[PROVIDED DATA]:
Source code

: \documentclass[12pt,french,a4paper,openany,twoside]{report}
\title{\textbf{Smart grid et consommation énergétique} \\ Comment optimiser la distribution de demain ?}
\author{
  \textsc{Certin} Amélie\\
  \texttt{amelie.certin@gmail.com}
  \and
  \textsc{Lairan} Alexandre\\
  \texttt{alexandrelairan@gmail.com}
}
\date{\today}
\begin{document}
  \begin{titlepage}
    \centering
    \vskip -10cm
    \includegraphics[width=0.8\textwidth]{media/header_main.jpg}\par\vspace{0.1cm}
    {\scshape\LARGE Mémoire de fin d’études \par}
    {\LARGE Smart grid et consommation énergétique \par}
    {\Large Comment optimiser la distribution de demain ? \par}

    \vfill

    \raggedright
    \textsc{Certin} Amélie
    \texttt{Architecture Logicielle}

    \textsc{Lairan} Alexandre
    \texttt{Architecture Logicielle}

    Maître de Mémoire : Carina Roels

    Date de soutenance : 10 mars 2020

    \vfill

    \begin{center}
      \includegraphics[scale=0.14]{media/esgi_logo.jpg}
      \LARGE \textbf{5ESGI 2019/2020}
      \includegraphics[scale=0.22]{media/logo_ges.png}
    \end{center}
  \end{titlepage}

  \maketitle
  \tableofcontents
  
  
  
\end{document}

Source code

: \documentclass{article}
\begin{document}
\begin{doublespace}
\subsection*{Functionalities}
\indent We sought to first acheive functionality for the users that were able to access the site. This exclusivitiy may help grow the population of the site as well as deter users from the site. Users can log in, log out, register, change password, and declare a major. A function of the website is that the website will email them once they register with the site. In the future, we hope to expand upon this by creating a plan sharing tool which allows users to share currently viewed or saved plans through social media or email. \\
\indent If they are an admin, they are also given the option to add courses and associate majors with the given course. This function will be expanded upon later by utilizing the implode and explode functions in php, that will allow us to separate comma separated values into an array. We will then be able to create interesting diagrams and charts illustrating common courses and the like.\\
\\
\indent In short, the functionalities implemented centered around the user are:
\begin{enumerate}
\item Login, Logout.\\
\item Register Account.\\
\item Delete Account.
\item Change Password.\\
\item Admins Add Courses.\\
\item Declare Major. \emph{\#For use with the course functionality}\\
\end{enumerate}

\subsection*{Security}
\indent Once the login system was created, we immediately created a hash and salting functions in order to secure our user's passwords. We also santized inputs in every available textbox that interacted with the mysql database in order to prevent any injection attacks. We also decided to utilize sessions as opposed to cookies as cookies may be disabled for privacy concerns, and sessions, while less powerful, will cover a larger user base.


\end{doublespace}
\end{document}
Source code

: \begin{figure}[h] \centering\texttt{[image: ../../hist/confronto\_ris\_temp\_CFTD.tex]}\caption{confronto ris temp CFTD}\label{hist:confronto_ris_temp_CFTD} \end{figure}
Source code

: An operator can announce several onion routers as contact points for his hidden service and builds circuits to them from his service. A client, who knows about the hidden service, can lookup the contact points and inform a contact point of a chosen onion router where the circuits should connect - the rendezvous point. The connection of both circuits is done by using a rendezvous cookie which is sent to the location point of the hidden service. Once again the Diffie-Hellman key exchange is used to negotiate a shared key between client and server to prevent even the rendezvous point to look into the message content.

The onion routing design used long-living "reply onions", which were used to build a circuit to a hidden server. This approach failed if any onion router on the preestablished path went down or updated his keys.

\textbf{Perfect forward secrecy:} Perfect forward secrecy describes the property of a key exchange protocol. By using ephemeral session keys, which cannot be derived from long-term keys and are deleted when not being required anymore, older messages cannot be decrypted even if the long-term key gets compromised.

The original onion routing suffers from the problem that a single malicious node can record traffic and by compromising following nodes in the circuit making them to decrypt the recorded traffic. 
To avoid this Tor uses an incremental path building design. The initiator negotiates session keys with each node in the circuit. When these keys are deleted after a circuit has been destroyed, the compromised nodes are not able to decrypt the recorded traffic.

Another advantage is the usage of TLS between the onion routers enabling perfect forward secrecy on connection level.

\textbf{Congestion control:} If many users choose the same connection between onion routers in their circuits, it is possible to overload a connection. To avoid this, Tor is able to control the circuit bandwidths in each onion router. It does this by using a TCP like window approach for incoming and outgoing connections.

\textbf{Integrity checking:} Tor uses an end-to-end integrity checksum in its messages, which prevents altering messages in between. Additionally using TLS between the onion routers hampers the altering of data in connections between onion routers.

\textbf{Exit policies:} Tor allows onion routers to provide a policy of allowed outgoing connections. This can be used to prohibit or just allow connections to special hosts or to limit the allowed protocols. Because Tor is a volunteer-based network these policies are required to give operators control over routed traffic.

[WHAT IS BEING ASKED]:
Output all of the entries without altering a single word.

[EXERCISE SOLUTION]:
Source code

: \documentclass[12pt,french,a4paper,openany,twoside]{report}
\title{\textbf{Smart grid et consommation énergétique} \\ Comment optimiser la distribution de demain ?}
\author{
  \textsc{Certin} Amélie\\
  \texttt{amelie.certin@gmail.com}
  \and
  \textsc{Lairan} Alexandre\\
  \texttt{alexandrelairan@gmail.com}
}
\date{\today}
\begin{document}
  \begin{titlepage}
    \centering
    \vskip -10cm
    \includegraphics[width=0.8\textwidth]{media/header_main.jpg}\par\vspace{0.1cm}
    {\scshape\LARGE Mémoire de fin d’études \par}
    {\LARGE Smart grid et consommation énergétique \par}
    {\Large Comment optimiser la distribution de demain ? \par}

    \vfill

    \raggedright
    \textsc{Certin} Amélie
    \texttt{Architecture Logicielle}

    \textsc{Lairan} Alexandre
    \texttt{Architecture Logicielle}

    Maître de Mémoire : Carina Roels

    Date de soutenance : 10 mars 2020

    \vfill

    \begin{center}
      \includegraphics[scale=0.14]{media/esgi_logo.jpg}
      \LARGE \textbf{5ESGI 2019/2020}
      \includegraphics[scale=0.22]{media/logo_ges.png}
    \end{center}
  \end{titlepage}

  \maketitle
  \tableofcontents
  
  
  
\end{document}

Source code

: \documentclass{article}
\begin{document}
\begin{doublespace}
\subsection*{Functionalities}
\indent We sought to first acheive functionality for the users that were able to access the site. This exclusivitiy may help grow the population of the site as well as deter users from the site. Users can log in, log out, register, change password, and declare a major. A function of the website is that the website will email them once they register with the site. In the future, we hope to expand upon this by creating a plan sharing tool which allows users to share currently viewed or saved plans through social media or email. \\
\indent If they are an admin, they are also given the option to add courses and associate majors with the given course. This function will be expanded upon later by utilizing the implode and explode functions in php, that will allow us to separate comma separated values into an array. We will then be able to create interesting diagrams and charts illustrating common courses and the like.\\
\\
\indent In short, the functionalities implemented centered around the user are:
\begin{enumerate}
\item Login, Logout.\\
\item Register Account.\\
\item Delete Account.
\item Change Password.\\
\item Admins Add Courses.\\
\item Declare Major. \emph{\#For use with the course functionality}\\
\end{enumerate}

\subsection*{Security}
\indent Once the login system was created, we immediately created a hash and salting functions in order to secure our user's passwords. We also santized inputs in every available textbox that interacted with the mysql database in order to prevent any injection attacks. We also decided to utilize sessions as opposed to cookies as cookies may be disabled for privacy concerns, and sessions, while less powerful, will cover a larger user base.


\end{doublespace}
\end{document}
Source code

: \begin{figure}[h] \centering\texttt{[image: ../../hist/confronto\_ris\_temp\_CFTD.tex]}\caption{confronto ris temp CFTD}\label{hist:confronto_ris_temp_CFTD} \end{figure}
Source code

: An operator can announce several onion routers as contact points for his hidden service and builds circuits to them from his service. A client, who knows about the hidden service, can lookup the contact points and inform a contact point of a chosen onion router where the circuits should connect - the rendezvous point. The connection of both circuits is done by using a rendezvous cookie which is sent to the location point of the hidden service. Once again the Diffie-Hellman key exchange is used to negotiate a shared key between client and server to prevent even the rendezvous point to look into the message content.

The onion routing design used long-living "reply onions", which were used to build a circuit to a hidden server. This approach failed if any onion router on the preestablished path went down or updated his keys.

\textbf{Perfect forward secrecy:} Perfect forward secrecy describes the property of a key exchange protocol. By using ephemeral session keys, which cannot be derived from long-term keys and are deleted when not being required anymore, older messages cannot be decrypted even if the long-term key gets compromised.

The original onion routing suffers from the problem that a single malicious node can record traffic and by compromising following nodes in the circuit making them to decrypt the recorded traffic. 
To avoid this Tor uses an incremental path building design. The initiator negotiates session keys with each node in the circuit. When these keys are deleted after a circuit has been destroyed, the compromised nodes are not able to decrypt the recorded traffic.

Another advantage is the usage of TLS between the onion routers enabling perfect forward secrecy on connection level.

\textbf{Congestion control:} If many users choose the same connection between onion routers in their circuits, it is possible to overload a connection. To avoid this, Tor is able to control the circuit bandwidths in each onion router. It does this by using a TCP like window approach for incoming and outgoing connections.

\textbf{Integrity checking:} Tor uses an end-to-end integrity checksum in its messages, which prevents altering messages in between. Additionally using TLS between the onion routers hampers the altering of data in connections between onion routers.

\textbf{Exit policies:} Tor allows onion routers to provide a policy of allowed outgoing connections. This can be used to prohibit or just allow connections to special hosts or to limit the allowed protocols. Because Tor is a volunteer-based network these policies are required to give operators control over routed traffic.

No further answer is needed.